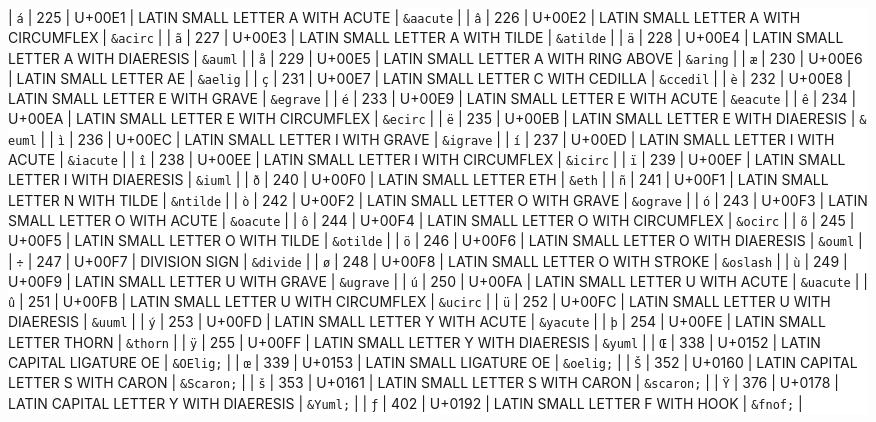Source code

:| `á`       |       225 | U+00E1 | LATIN SMALL LETTER A WITH ACUTE            | `&aacute`    |
| `â`       |       226 | U+00E2 | LATIN SMALL LETTER A WITH CIRCUMFLEX       | `&acirc`     |
| `ã`       |       227 | U+00E3 | LATIN SMALL LETTER A WITH TILDE            | `&atilde`    |
| `ä`       |       228 | U+00E4 | LATIN SMALL LETTER A WITH DIAERESIS        | `&auml`      |
| `å`       |       229 | U+00E5 | LATIN SMALL LETTER A WITH RING ABOVE       | `&aring`     |
| `æ`       |       230 | U+00E6 | LATIN SMALL LETTER AE                      | `&aelig`     |
| `ç`       |       231 | U+00E7 | LATIN SMALL LETTER C WITH CEDILLA          | `&ccedil`    |
| `è`       |       232 | U+00E8 | LATIN SMALL LETTER E WITH GRAVE            | `&egrave`    |
| `é`       |       233 | U+00E9 | LATIN SMALL LETTER E WITH ACUTE            | `&eacute`    |
| `ê`       |       234 | U+00EA | LATIN SMALL LETTER E WITH CIRCUMFLEX       | `&ecirc`     |
| `ë`       |       235 | U+00EB | LATIN SMALL LETTER E WITH DIAERESIS        | `&euml`      |
| `ì`       |       236 | U+00EC | LATIN SMALL LETTER I WITH GRAVE            | `&igrave`    |
| `í`       |       237 | U+00ED | LATIN SMALL LETTER I WITH ACUTE            | `&iacute`    |
| `î`       |       238 | U+00EE | LATIN SMALL LETTER I WITH CIRCUMFLEX       | `&icirc`     |
| `ï`       |       239 | U+00EF | LATIN SMALL LETTER I WITH DIAERESIS        | `&iuml`      |
| `ð`       |       240 | U+00F0 | LATIN SMALL LETTER ETH                     | `&eth`       |
| `ñ`       |       241 | U+00F1 | LATIN SMALL LETTER N WITH TILDE            | `&ntilde`    |
| `ò`       |       242 | U+00F2 | LATIN SMALL LETTER O WITH GRAVE            | `&ograve`    |
| `ó`       |       243 | U+00F3 | LATIN SMALL LETTER O WITH ACUTE            | `&oacute`    |
| `ô`       |       244 | U+00F4 | LATIN SMALL LETTER O WITH CIRCUMFLEX       | `&ocirc`     |
| `õ`       |       245 | U+00F5 | LATIN SMALL LETTER O WITH TILDE            | `&otilde`    |
| `ö`       |       246 | U+00F6 | LATIN SMALL LETTER O WITH DIAERESIS        | `&ouml`      |
| `÷`       |       247 | U+00F7 | DIVISION SIGN                              | `&divide`    |
| `ø`       |       248 | U+00F8 | LATIN SMALL LETTER O WITH STROKE           | `&oslash`    |
| `ù`       |       249 | U+00F9 | LATIN SMALL LETTER U WITH GRAVE            | `&ugrave`    |
| `ú`       |       250 | U+00FA | LATIN SMALL LETTER U WITH ACUTE            | `&uacute`    |
| `û`       |       251 | U+00FB | LATIN SMALL LETTER U WITH CIRCUMFLEX       | `&ucirc`     |
| `ü`       |       252 | U+00FC | LATIN SMALL LETTER U WITH DIAERESIS        | `&uuml`      |
| `ý`       |       253 | U+00FD | LATIN SMALL LETTER Y WITH ACUTE            | `&yacute`    |
| `þ`       |       254 | U+00FE | LATIN SMALL LETTER THORN                   | `&thorn`     |
| `ÿ`       |       255 | U+00FF | LATIN SMALL LETTER Y WITH DIAERESIS        | `&yuml`      |
| `Œ`       |       338 | U+0152 | LATIN CAPITAL LIGATURE OE                  | `&OElig;`    |
| `œ`       |       339 | U+0153 | LATIN SMALL LIGATURE OE                    | `&oelig;`    |
| `Š`       |       352 | U+0160 | LATIN CAPITAL LETTER S WITH CARON          | `&Scaron;`   |
| `š`       |       353 | U+0161 | LATIN SMALL LETTER S WITH CARON            | `&scaron;`   |
| `Ÿ`       |       376 | U+0178 | LATIN CAPITAL LETTER Y WITH DIAERESIS      | `&Yuml;`     |
| `ƒ`       |       402 | U+0192 | LATIN SMALL LETTER F WITH HOOK             | `&fnof;`     |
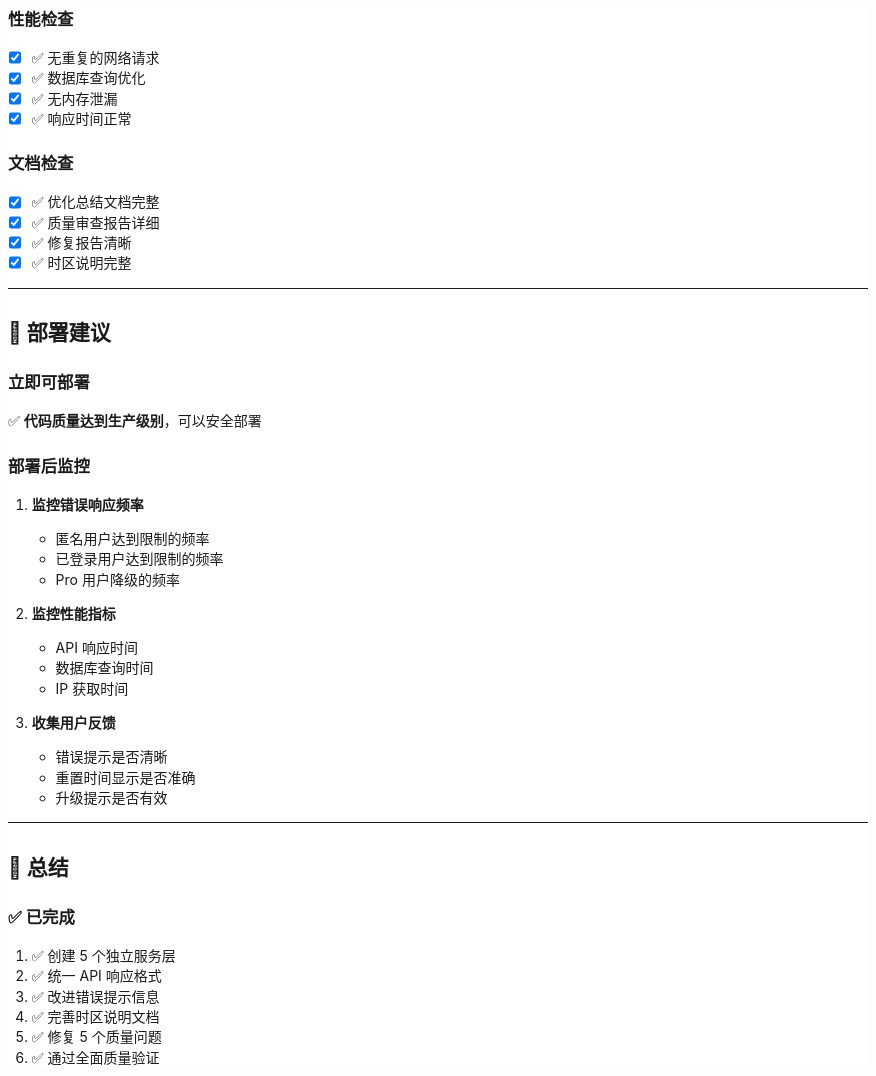 ### 性能检查

- [x] ✅ 无重复的网络请求
- [x] ✅ 数据库查询优化
- [x] ✅ 无内存泄漏
- [x] ✅ 响应时间正常

### 文档检查

- [x] ✅ 优化总结文档完整
- [x] ✅ 质量审查报告详细
- [x] ✅ 修复报告清晰
- [x] ✅ 时区说明完整

---

## 🚀 部署建议

### 立即可部署

✅ **代码质量达到生产级别**，可以安全部署

### 部署后监控

1. **监控错误响应频率**
   - 匿名用户达到限制的频率
   - 已登录用户达到限制的频率
   - Pro 用户降级的频率

2. **监控性能指标**
   - API 响应时间
   - 数据库查询时间
   - IP 获取时间

3. **收集用户反馈**
   - 错误提示是否清晰
   - 重置时间显示是否准确
   - 升级提示是否有效

---

## 📝 总结

### ✅ 已完成

1. ✅ 创建 5 个独立服务层
2. ✅ 统一 API 响应格式
3. ✅ 改进错误提示信息
4. ✅ 完善时区说明文档
5. ✅ 修复 5 个质量问题
6. ✅ 通过全面质量验证
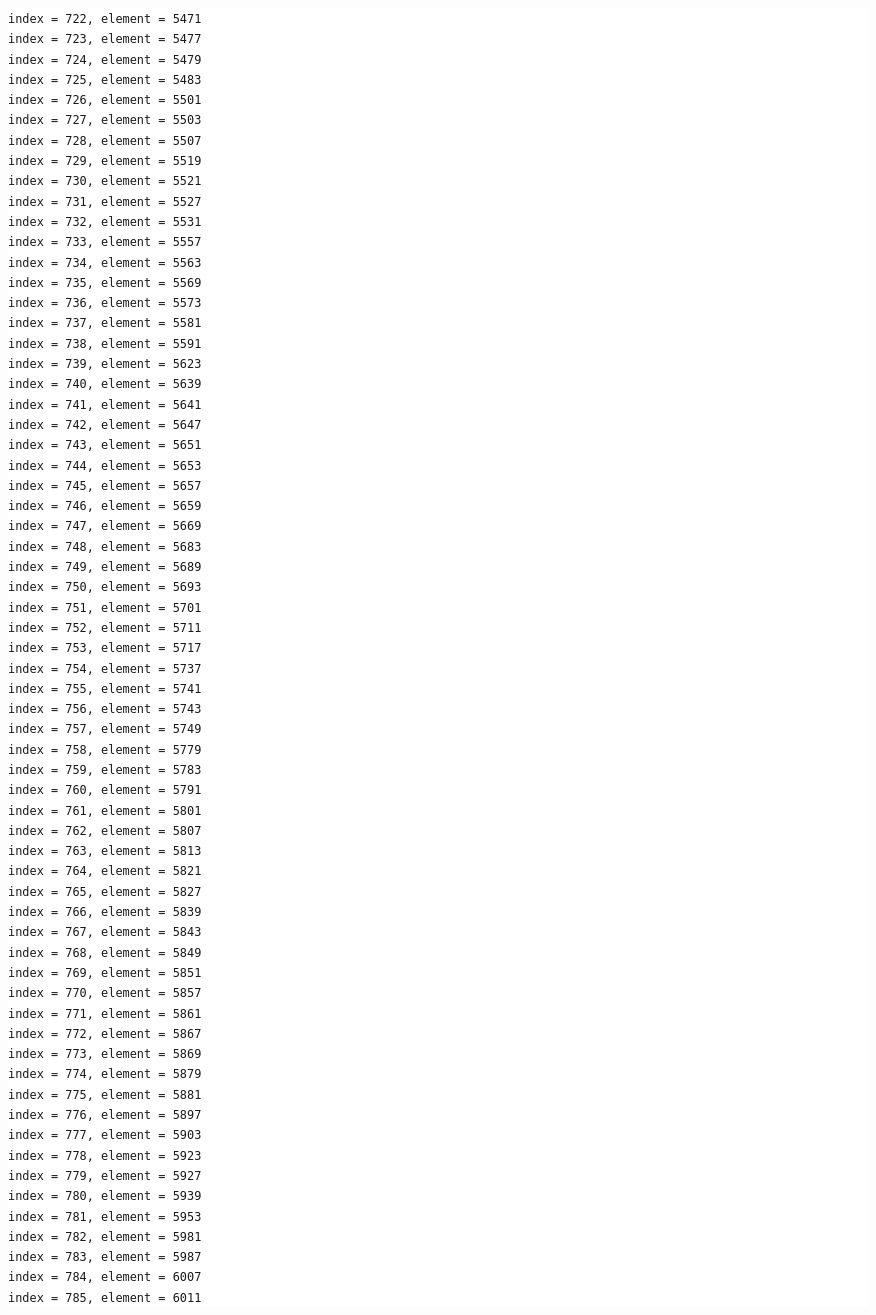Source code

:     index = 722, element = 5471
    index = 723, element = 5477
    index = 724, element = 5479
    index = 725, element = 5483
    index = 726, element = 5501
    index = 727, element = 5503
    index = 728, element = 5507
    index = 729, element = 5519
    index = 730, element = 5521
    index = 731, element = 5527
    index = 732, element = 5531
    index = 733, element = 5557
    index = 734, element = 5563
    index = 735, element = 5569
    index = 736, element = 5573
    index = 737, element = 5581
    index = 738, element = 5591
    index = 739, element = 5623
    index = 740, element = 5639
    index = 741, element = 5641
    index = 742, element = 5647
    index = 743, element = 5651
    index = 744, element = 5653
    index = 745, element = 5657
    index = 746, element = 5659
    index = 747, element = 5669
    index = 748, element = 5683
    index = 749, element = 5689
    index = 750, element = 5693
    index = 751, element = 5701
    index = 752, element = 5711
    index = 753, element = 5717
    index = 754, element = 5737
    index = 755, element = 5741
    index = 756, element = 5743
    index = 757, element = 5749
    index = 758, element = 5779
    index = 759, element = 5783
    index = 760, element = 5791
    index = 761, element = 5801
    index = 762, element = 5807
    index = 763, element = 5813
    index = 764, element = 5821
    index = 765, element = 5827
    index = 766, element = 5839
    index = 767, element = 5843
    index = 768, element = 5849
    index = 769, element = 5851
    index = 770, element = 5857
    index = 771, element = 5861
    index = 772, element = 5867
    index = 773, element = 5869
    index = 774, element = 5879
    index = 775, element = 5881
    index = 776, element = 5897
    index = 777, element = 5903
    index = 778, element = 5923
    index = 779, element = 5927
    index = 780, element = 5939
    index = 781, element = 5953
    index = 782, element = 5981
    index = 783, element = 5987
    index = 784, element = 6007
    index = 785, element = 6011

•••••

## YOUR GOAL
Put every line above into a numbered list, skipping blank lines and leaving the pictures out of your answer.

## TASK RESPONSE
1. Source code
2. :| `á`       |       225 | U+00E1 | LATIN SMALL LETTER A WITH ACUTE            | `&aacute`    |
3. | `â`       |       226 | U+00E2 | LATIN SMALL LETTER A WITH CIRCUMFLEX       | `&acirc`     |
4. | `ã`       |       227 | U+00E3 | LATIN SMALL LETTER A WITH TILDE            | `&atilde`    |
5. | `ä`       |       228 | U+00E4 | LATIN SMALL LETTER A WITH DIAERESIS        | `&auml`      |
6. | `å`       |       229 | U+00E5 | LATIN SMALL LETTER A WITH RING ABOVE       | `&aring`     |
7. | `æ`       |       230 | U+00E6 | LATIN SMALL LETTER AE                      | `&aelig`     |
8. | `ç`       |       231 | U+00E7 | LATIN SMALL LETTER C WITH CEDILLA          | `&ccedil`    |
9. | `è`       |       232 | U+00E8 | LATIN SMALL LETTER E WITH GRAVE            | `&egrave`    |
10. | `é`       |       233 | U+00E9 | LATIN SMALL LETTER E WITH ACUTE            | `&eacute`    |
11. | `ê`       |       234 | U+00EA | LATIN SMALL LETTER E WITH CIRCUMFLEX       | `&ecirc`     |
12. | `ë`       |       235 | U+00EB | LATIN SMALL LETTER E WITH DIAERESIS        | `&euml`      |
13. | `ì`       |       236 | U+00EC | LATIN SMALL LETTER I WITH GRAVE            | `&igrave`    |
14. | `í`       |       237 | U+00ED | LATIN SMALL LETTER I WITH ACUTE            | `&iacute`    |
15. | `î`       |       238 | U+00EE | LATIN SMALL LETTER I WITH CIRCUMFLEX       | `&icirc`     |
16. | `ï`       |       239 | U+00EF | LATIN SMALL LETTER I WITH DIAERESIS        | `&iuml`      |
17. | `ð`       |       240 | U+00F0 | LATIN SMALL LETTER ETH                     | `&eth`       |
18. | `ñ`       |       241 | U+00F1 | LATIN SMALL LETTER N WITH TILDE            | `&ntilde`    |
19. | `ò`       |       242 | U+00F2 | LATIN SMALL LETTER O WITH GRAVE            | `&ograve`    |
20. | `ó`       |       243 | U+00F3 | LATIN SMALL LETTER O WITH ACUTE            | `&oacute`    |
21. | `ô`       |       244 | U+00F4 | LATIN SMALL LETTER O WITH CIRCUMFLEX       | `&ocirc`     |
22. | `õ`       |       245 | U+00F5 | LATIN SMALL LETTER O WITH TILDE            | `&otilde`    |
23. | `ö`       |       246 | U+00F6 | LATIN SMALL LETTER O WITH DIAERESIS        | `&ouml`      |
24. | `÷`       |       247 | U+00F7 | DIVISION SIGN                              | `&divide`    |
25. | `ø`       |       248 | U+00F8 | LATIN SMALL LETTER O WITH STROKE           | `&oslash`    |
26. | `ù`       |       249 | U+00F9 | LATIN SMALL LETTER U WITH GRAVE            | `&ugrave`    |
27. | `ú`       |       250 | U+00FA | LATIN SMALL LETTER U WITH ACUTE            | `&uacute`    |
28. | `û`       |       251 | U+00FB | LATIN SMALL LETTER U WITH CIRCUMFLEX       | `&ucirc`     |
29. | `ü`       |       252 | U+00FC | LATIN SMALL LETTER U WITH DIAERESIS        | `&uuml`      |
30. | `ý`       |       253 | U+00FD | LATIN SMALL LETTER Y WITH ACUTE            | `&yacute`    |
31. | `þ`       |       254 | U+00FE | LATIN SMALL LETTER THORN                   | `&thorn`     |
32. | `ÿ`       |       255 | U+00FF | LATIN SMALL LETTER Y WITH DIAERESIS        | `&yuml`      |
33. | `Œ`       |       338 | U+0152 | LATIN CAPITAL LIGATURE OE                  | `&OElig;`    |
34. | `œ`       |       339 | U+0153 | LATIN SMALL LIGATURE OE                    | `&oelig;`    |
35. | `Š`       |       352 | U+0160 | LATIN CAPITAL LETTER S WITH CARON          | `&Scaron;`   |
36. | `š`       |       353 | U+0161 | LATIN SMALL LETTER S WITH CARON            | `&scaron;`   |
37. | `Ÿ`       |       376 | U+0178 | LATIN CAPITAL LETTER Y WITH DIAERESIS      | `&Yuml;`     |
38. | `ƒ`       |       402 | U+0192 | LATIN SMALL LETTER F WITH HOOK             | `&fnof;`     |
39.  ### 性能检查
40. - [x] ✅ 无重复的网络请求
41. - [x] ✅ 数据库查询优化
42. - [x] ✅ 无内存泄漏
43. - [x] ✅ 响应时间正常
44. ### 文档检查
45. - [x] ✅ 优化总结文档完整
46. - [x] ✅ 质量审查报告详细
47. - [x] ✅ 修复报告清晰
48. - [x] ✅ 时区说明完整
49. ---
50. ## 🚀 部署建议
51. ### 立即可部署
52. ✅ **代码质量达到生产级别**，可以安全部署
53. ### 部署后监控
54. 1. **监控错误响应频率**
55.    - 匿名用户达到限制的频率
56.    - 已登录用户达到限制的频率
57.    - Pro 用户降级的频率
58. 2. **监控性能指标**
59.    - API 响应时间
60.    - 数据库查询时间
61.    - IP 获取时间
62. 3. **收集用户反馈**
63.    - 错误提示是否清晰
64.    - 重置时间显示是否准确
65.    - 升级提示是否有效
66. ---
67. ## 📝 总结
68. ### ✅ 已完成
69. 1. ✅ 创建 5 个独立服务层
70. 2. ✅ 统一 API 响应格式
71. 3. ✅ 改进错误提示信息
72. 4. ✅ 完善时区说明文档
73. 5. ✅ 修复 5 个质量问题
74. 6. ✅ 通过全面质量验证
75. Source code
76. :     index = 722, element = 5471
77.     index = 723, element = 5477
78.     index = 724, element = 5479
79.     index = 725, element = 5483
80.     index = 726, element = 5501
81.     index = 727, element = 5503
82.     index = 728, element = 5507
83.     index = 729, element = 5519
84.     index = 730, element = 5521
85.     index = 731, element = 5527
86.     index = 732, element = 5531
87.     index = 733, element = 5557
88.     index = 734, element = 5563
89.     index = 735, element = 5569
90.     index = 736, element = 5573
91.     index = 737, element = 5581
92.     index = 738, element = 5591
93.     index = 739, element = 5623
94.     index = 740, element = 5639
95.     index = 741, element = 5641
96.     index = 742, element = 5647
97.     index = 743, element = 5651
98.     index = 744, element = 5653
99.     index = 745, element = 5657
100.     index = 746, element = 5659
101.     index = 747, element = 5669
102.     index = 748, element = 5683
103.     index = 749, element = 5689
104.     index = 750, element = 5693
105.     index = 751, element = 5701
106.     index = 752, element = 5711
107.     index = 753, element = 5717
108.     index = 754, element = 5737
109.     index = 755, element = 5741
110.     index = 756, element = 5743
111.     index = 757, element = 5749
112.     index = 758, element = 5779
113.     index = 759, element = 5783
114.     index = 760, element = 5791
115.     index = 761, element = 5801
116.     index = 762, element = 5807
117.     index = 763, element = 5813
118.     index = 764, element = 5821
119.     index = 765, element = 5827
120.     index = 766, element = 5839
121.     index = 767, element = 5843
122.     index = 768, element = 5849
123.     index = 769, element = 5851
124.     index = 770, element = 5857
125.     index = 771, element = 5861
126.     index = 772, element = 5867
127.     index = 773, element = 5869
128.     index = 774, element = 5879
129.     index = 775, element = 5881
130.     index = 776, element = 5897
131.     index = 777, element = 5903
132.     index = 778, element = 5923
133.     index = 779, element = 5927
134.     index = 780, element = 5939
135.     index = 781, element = 5953
136.     index = 782, element = 5981
137.     index = 783, element = 5987
138.     index = 784, element = 6007
139.     index = 785, element = 6011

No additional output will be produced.